Crossing The Recreation Path On Reality TV

I was blunt, but felt he needed to hear the truth since his wife was scared to talk to him about how he treated her and the kids. He wasn’t pleased with what I said. Yet, in the last scene of the show, he admitted, “I know I need to change, or my kids will hate me, and my wife will leave me.”

Best of all, a year after the show, he’s allowing his son to take drama classes, and is being more positive towards his daughter!

Lesson learned:

At times a blunt approach is needed after traditional reprimands fail. For instance, when an employee is habitually late, gentle reminders such as, “Gee, Terry, it would be nice if you came to the staff meeting on time,” need to be replaced with direct statements and facts.

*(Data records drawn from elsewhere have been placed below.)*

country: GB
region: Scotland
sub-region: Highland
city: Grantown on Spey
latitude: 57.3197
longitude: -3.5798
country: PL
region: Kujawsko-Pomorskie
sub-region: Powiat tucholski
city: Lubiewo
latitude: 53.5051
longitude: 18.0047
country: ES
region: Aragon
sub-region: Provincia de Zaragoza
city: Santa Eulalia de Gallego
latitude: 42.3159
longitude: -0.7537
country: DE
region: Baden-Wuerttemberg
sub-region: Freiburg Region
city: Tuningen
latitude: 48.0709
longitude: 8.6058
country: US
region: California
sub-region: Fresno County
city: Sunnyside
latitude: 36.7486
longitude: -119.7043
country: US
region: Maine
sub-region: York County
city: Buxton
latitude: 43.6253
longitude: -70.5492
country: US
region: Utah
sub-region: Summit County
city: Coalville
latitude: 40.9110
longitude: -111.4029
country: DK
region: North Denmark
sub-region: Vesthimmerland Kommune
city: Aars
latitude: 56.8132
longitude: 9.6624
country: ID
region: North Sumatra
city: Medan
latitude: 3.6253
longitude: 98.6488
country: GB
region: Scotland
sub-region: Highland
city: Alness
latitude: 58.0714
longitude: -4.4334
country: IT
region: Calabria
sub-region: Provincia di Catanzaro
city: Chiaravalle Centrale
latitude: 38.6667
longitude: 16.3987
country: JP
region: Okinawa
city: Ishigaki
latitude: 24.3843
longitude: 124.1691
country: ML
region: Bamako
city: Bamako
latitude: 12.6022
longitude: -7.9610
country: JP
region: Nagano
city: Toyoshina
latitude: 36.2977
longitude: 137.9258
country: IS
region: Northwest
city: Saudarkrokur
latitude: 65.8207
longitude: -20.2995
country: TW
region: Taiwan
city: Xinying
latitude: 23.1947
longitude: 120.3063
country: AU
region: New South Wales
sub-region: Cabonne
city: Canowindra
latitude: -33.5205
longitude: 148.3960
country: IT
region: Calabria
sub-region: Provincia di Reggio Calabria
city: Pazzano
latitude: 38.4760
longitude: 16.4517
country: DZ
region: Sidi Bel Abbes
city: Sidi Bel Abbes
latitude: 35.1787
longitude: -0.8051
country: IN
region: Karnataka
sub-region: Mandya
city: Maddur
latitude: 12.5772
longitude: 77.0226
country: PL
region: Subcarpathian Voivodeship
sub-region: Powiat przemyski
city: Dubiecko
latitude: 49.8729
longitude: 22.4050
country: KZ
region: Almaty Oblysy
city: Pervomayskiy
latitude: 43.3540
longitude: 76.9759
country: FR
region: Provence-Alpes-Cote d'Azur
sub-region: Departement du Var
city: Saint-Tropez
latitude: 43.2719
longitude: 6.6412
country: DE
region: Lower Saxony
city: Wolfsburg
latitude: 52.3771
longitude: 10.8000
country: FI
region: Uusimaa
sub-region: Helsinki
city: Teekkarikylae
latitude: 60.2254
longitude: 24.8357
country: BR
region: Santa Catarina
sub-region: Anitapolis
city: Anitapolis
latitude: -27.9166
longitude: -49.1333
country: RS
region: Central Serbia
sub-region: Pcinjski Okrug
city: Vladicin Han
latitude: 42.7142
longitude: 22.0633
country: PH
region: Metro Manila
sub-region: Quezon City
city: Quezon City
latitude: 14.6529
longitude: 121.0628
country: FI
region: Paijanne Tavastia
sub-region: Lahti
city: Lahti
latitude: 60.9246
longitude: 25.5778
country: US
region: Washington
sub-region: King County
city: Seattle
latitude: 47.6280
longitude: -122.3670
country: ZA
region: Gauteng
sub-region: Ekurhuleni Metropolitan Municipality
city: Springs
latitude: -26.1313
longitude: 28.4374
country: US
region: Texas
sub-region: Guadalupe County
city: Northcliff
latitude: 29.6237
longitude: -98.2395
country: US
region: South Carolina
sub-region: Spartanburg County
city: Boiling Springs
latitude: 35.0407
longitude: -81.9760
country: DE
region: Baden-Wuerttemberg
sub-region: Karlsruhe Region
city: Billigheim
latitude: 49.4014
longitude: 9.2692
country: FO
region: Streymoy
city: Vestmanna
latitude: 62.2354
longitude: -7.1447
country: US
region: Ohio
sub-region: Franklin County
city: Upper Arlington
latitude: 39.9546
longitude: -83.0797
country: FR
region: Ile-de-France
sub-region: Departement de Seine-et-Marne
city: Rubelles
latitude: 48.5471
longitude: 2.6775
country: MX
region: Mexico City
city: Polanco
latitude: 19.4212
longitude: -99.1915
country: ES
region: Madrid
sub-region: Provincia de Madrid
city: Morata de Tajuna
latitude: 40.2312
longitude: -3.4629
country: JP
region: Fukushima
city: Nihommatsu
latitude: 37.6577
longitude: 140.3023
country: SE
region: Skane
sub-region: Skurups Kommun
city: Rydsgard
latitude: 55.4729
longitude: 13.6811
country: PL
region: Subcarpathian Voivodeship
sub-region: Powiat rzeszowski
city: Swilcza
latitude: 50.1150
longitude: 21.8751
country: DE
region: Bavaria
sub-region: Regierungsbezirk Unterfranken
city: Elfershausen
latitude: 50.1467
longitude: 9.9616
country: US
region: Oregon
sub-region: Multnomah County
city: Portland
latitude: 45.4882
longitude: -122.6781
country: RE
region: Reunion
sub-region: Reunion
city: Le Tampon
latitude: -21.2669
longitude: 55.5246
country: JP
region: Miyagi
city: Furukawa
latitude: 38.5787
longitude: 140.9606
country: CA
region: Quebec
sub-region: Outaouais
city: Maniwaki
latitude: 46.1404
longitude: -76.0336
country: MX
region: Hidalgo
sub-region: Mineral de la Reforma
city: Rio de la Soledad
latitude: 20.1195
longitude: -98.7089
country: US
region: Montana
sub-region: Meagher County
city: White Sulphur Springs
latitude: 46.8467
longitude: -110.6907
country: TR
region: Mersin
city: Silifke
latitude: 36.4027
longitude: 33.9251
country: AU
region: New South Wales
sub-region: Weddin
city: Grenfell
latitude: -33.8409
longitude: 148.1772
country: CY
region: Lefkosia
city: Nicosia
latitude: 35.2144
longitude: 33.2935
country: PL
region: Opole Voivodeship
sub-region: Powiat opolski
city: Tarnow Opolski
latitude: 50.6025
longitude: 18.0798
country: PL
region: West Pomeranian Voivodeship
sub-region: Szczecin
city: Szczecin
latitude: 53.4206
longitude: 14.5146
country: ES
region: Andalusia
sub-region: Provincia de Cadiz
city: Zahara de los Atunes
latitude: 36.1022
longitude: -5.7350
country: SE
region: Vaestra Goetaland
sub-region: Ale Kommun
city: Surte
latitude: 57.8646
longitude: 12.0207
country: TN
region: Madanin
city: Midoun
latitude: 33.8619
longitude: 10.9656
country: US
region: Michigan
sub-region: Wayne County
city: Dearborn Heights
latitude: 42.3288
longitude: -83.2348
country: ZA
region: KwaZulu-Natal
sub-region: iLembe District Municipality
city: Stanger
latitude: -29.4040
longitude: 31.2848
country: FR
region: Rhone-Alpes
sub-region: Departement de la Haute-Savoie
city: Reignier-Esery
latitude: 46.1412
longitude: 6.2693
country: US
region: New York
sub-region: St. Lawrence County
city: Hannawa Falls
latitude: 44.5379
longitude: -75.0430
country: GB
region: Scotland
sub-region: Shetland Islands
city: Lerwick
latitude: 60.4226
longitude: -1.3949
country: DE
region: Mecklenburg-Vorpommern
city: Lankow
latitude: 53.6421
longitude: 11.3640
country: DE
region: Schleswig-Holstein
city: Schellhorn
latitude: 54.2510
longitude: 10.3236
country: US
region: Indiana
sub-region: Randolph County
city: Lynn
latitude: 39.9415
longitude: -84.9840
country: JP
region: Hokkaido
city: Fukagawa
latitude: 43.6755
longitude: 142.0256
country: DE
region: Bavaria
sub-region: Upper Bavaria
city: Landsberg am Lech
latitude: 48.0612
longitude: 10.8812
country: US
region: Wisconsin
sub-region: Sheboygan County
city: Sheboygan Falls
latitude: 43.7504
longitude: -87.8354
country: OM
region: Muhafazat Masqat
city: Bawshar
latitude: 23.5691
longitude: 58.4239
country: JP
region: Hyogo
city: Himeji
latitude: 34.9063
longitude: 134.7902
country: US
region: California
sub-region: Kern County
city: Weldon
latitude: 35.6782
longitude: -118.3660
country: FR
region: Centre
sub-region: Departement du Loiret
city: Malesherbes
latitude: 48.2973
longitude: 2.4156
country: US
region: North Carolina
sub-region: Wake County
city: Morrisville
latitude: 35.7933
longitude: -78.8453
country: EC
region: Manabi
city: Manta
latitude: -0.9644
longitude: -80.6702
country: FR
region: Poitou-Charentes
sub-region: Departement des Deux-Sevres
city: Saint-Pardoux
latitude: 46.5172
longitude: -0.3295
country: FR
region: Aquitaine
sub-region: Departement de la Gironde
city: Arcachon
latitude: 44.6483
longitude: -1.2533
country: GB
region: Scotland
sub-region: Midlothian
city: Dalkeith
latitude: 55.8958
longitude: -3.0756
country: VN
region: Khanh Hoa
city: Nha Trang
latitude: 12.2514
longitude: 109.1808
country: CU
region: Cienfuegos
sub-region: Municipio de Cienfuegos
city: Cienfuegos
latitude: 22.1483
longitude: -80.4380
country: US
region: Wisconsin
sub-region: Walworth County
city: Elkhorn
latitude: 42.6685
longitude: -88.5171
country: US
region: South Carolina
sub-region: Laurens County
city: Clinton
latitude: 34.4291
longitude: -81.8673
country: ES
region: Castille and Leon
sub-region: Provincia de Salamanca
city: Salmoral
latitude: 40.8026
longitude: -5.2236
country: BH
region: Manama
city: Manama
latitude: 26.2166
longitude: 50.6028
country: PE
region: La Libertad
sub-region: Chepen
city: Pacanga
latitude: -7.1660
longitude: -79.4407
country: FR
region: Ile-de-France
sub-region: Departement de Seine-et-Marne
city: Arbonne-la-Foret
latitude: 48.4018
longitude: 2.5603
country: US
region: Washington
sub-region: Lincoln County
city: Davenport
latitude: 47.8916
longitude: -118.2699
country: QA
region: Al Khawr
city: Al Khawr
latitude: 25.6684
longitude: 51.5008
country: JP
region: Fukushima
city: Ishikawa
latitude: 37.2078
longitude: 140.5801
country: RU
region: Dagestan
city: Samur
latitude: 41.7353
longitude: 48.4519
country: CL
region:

I once had the awkward job of telling an employee that her habit of putting her finger in her nose, and then in her mouth, was socially unacceptable. She replied, “Why hasn’t anyone ever told me that before?” In the case of my reality-TV family, the mom later told me, “I can’t believe you told him those things. He’s such a bully that even his friends don’t stand up to him.”

3. People need opportunities to “sample” activities.

For many people, it’s no problem to sign up for a 12-week fitness class or six weeks of dance lessons. But in the case of my “new” family, any new experience was threatening. I gave them opportunities to “sample” games and activities that didn’t require a long-term commitment. (OK, I insisted they try some activities!) I brought out a parachute and had them play some games with friends. Ten minutes of activities resulted in, “Hey! That was fun!”

Another day, I brought out my crafts, and we made kaleidoscopes. At first the dad simply sat and cussed, but after a few minutes he actually got involved and decorated his kaleidoscope while the kids kept asking for more projects. Thank goodness I had packed my suitcase with all types of craft kits and supplies.

After the dad and I went on a short hike, he said, “I never thought I’d say this, but I think I’ll bring my wife on this hike.”

Lesson learned:

Perhaps recreation programs can be designed as “samples,” where people can try a class or activity before signing up for a longer commitment. One department offered a chance to paddle a kayak in a small pond before signing up for a four-week class. People overcame their hesitancy to take other classes after actually trying out the kayak.

4. A positive attitude can change lives.

On almost every episode of “Trading Spouses,” the camera zooms in on the two moms crying and saying, “I can’t take this pressure. I miss my family. I can’t stand this lifestyle, etc.” In my case, the producers saw I was having too much fun to become upset and cry. They even asked my husband, “What situation would make Silvana break down and cry?” (He rolled his eyes and wished them luck.)

The producers put me in what they thought were stressful situations. They took me to play golf, which I had never done. There was no stress there because I just organized golf-cart races with the kids.

Later the producers took me to the local jail to handle paperwork in releasing prisoners. Yes, I was sitting next to prisoners … but I was also with a cameraman, a sound guy and two armed guards.

When my TV-show daughter spilled a glass of water at a restaurant, she cringed, knowing her dad would yell. Before he had a chance to say anything, I simply said, “Look, some water spilled. Watch what you can do.” I went to a waiter, asked for a rag, and within two minutes, the water was wiped up. It sounds so simple, but for this family, a spilled glass of water usually resulted in harsh words and tears from the kids.

I tried to show that a positive attitude reduces stress. When the son wanted to be involved with drama but felt intimidated by his dad, I took him to a drama class. With positive encouragement from the teacher, the son gained enough confidence in his theatrical skills that he is now starring in school plays and even college productions.

Lesson learned:

As recreation professionals, we all know the importance of being positive, yet it’s easy to forget how life-changing a few kind words or even an enthusiastic high-five can be. For children (and adults) with low self-esteem, just being around a positive leader or coach can give them the confidence to move forward in life.

5. Certain uniforms command respect.

OK, this is a silly lesson, but it sure was fun. A few weeks ago, my husband and I were part of another reality show, “Extreme Makeover: Home Improvement.” Soles4Souls, the charity we work for, donated hundreds of shoes to the family who received a new house. This meant we were on-site all week, and were able to help with construction and even some deconstruction.